Thursday, July 10, 2014


Keybot the Quant remains long moving into the Thursday session that is projected to be a gap down opening with the S&P futures at -17. The algo is tracking three key sectors that are most greatly impacting stock market direction; retail, volatility and financials. The markets are set to sell off but the bears can only create extended downside with RTH 59.34, VIX 13.15 and/or XLF 22.46. In other words, as the markets sell off, if the bears do not attain at least one of these three goals, they got nothing, and the broad indexes will recover.

If any one of the three parameters turn bearish, and the SPX drops under 1965 (which is set to occur for the SPX), Keybot will likely flip short. However, pay close attention to the low prints today in the SPX since the algo uses these data points as one of the internal programming rules to determine if the flip to the short side will occur, or not. If stocks recover today but one of the three parameters turn bearish, the SPX will need to take out the lows of the day to potentially flip short.
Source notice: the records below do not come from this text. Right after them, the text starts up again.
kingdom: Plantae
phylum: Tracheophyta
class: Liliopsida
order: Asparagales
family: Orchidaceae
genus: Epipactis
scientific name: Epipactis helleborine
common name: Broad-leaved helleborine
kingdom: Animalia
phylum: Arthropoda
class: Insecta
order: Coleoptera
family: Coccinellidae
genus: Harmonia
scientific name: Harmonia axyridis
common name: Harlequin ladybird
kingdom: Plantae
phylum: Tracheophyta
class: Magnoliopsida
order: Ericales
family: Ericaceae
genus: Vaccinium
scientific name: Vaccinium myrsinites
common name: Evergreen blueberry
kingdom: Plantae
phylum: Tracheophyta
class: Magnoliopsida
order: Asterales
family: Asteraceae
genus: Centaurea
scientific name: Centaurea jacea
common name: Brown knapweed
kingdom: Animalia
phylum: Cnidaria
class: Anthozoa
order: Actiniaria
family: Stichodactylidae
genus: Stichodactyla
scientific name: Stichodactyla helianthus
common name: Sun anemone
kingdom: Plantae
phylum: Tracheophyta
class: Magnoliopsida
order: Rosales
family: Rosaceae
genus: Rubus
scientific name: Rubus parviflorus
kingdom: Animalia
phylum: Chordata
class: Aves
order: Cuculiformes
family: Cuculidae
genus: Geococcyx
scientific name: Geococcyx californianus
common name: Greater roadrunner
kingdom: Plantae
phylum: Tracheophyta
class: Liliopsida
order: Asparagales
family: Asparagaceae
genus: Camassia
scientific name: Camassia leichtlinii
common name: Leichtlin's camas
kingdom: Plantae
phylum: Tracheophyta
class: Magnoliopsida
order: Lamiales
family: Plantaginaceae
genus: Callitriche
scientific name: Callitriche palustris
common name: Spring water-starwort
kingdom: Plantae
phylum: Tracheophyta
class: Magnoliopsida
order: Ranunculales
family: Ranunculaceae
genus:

For the SPX starting at 1973, the bulls only need one point higher, to 1974, and an upside acceleration will occur. This is not going to happen at least in the early going. The bears need to push under 1965, which already looks like a done deal considering the S&P futures, which accelerates the downside to 1960. The imminent turn notation is in the title line since the market bears are mounting a charge today. Watch retail, volatility and financials as described above since they will tell you if the market downside is real, or not.